Hi Niko: have you tried running with errortrace enabled (perhaps in DrRacket)?

rfindler commented 3 years ago

I got an offline messages from someone else suggesting I should elaborate a little bit. It may be that you're running outside of DrRacket / with errortrace turned off for performance reasons. And redex code seems to benefit more than other code for doing that so that makes sense as a default. Redex, however, has a bunch of code to cooperate with errortrace so that the source locations are helpful when errortrace is turned on. So my recommendation would be to temporarily turn it back on to get a source location for the error when things like this happen. If running in DrRacket isn't convenient for some reason, then a command line invocation like this one:

racket -l errortrace -l racket/base -e '(require (submod "x.rkt" test))'

where "x.rkt" is replaced with your filename should also do the trick.

(If there is a situation where using errortrace like that still gives a bad source location, that's a bug (and fixable), so please send me something to reproduce it so I can find it (it is okay if it is a lot of code; that won't matter for this kind of bug, I believe.)

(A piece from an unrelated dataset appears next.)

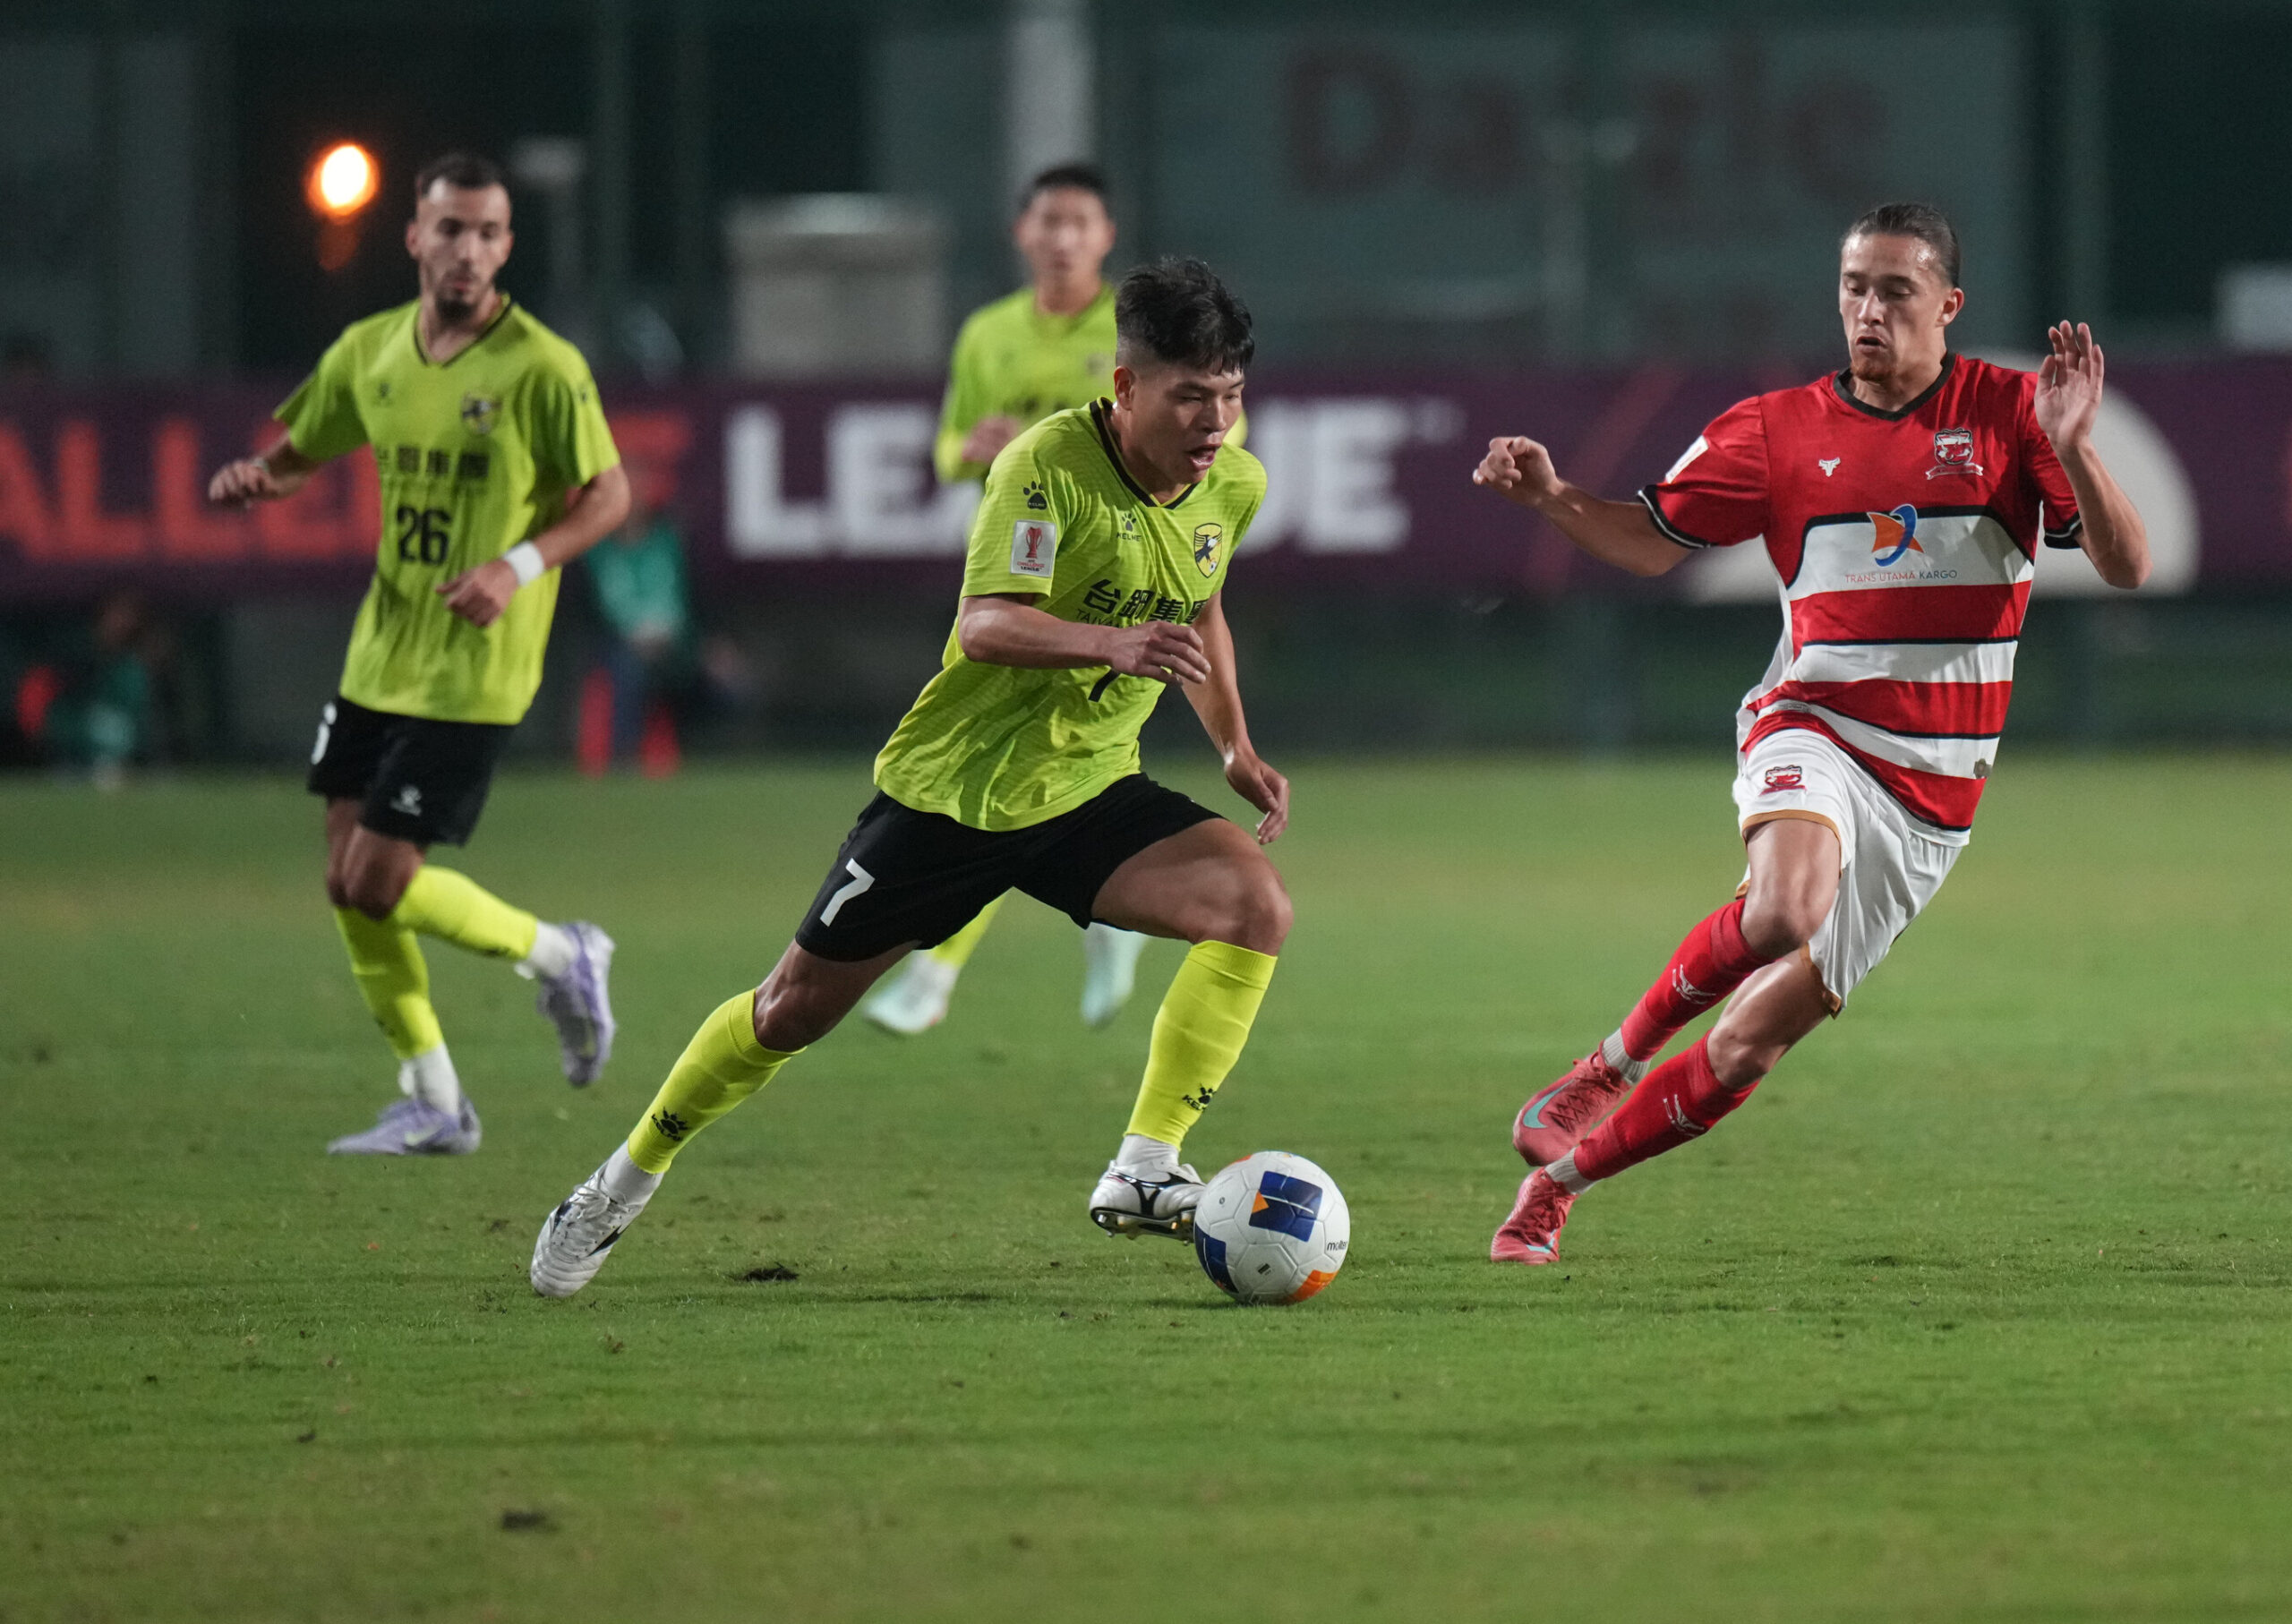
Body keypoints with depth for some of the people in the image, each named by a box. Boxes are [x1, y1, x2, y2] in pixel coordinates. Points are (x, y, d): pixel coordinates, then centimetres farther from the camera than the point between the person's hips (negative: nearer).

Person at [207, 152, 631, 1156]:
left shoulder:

nikomatsakis commented 3 years ago

@rfindler I'm currently using raco outside of dr-racket because it's running on a server without X11 enabled. I can certainly try enabling errortrace; is the -l option something I can also pass to raco?

rfindler commented 3 years ago

You'd need to use a command-line like the racket one I posted, I believe. raco test runs test submodules, and so that's why there is the require there. There may be a more convenient way to do this, but I'm not sure what it is. I don't see an argument to raco test that turns errortrace on (but adding one does seem like a good idea).

If you're running in CI or something like that, you might want to leave errortrace out of it and use errortrace only for debugging locally on your machine, tho.

nikomatsakis commented 3 years ago

OK, next time I get an error like this, I will give it a try, thanks.

I am wondering: how hard would it be for the where/error failure message to include more information? That would already be enough a lot of the time.

nikomatsakis commented 3 years ago

OK, I tried it, and it worked! Thanks.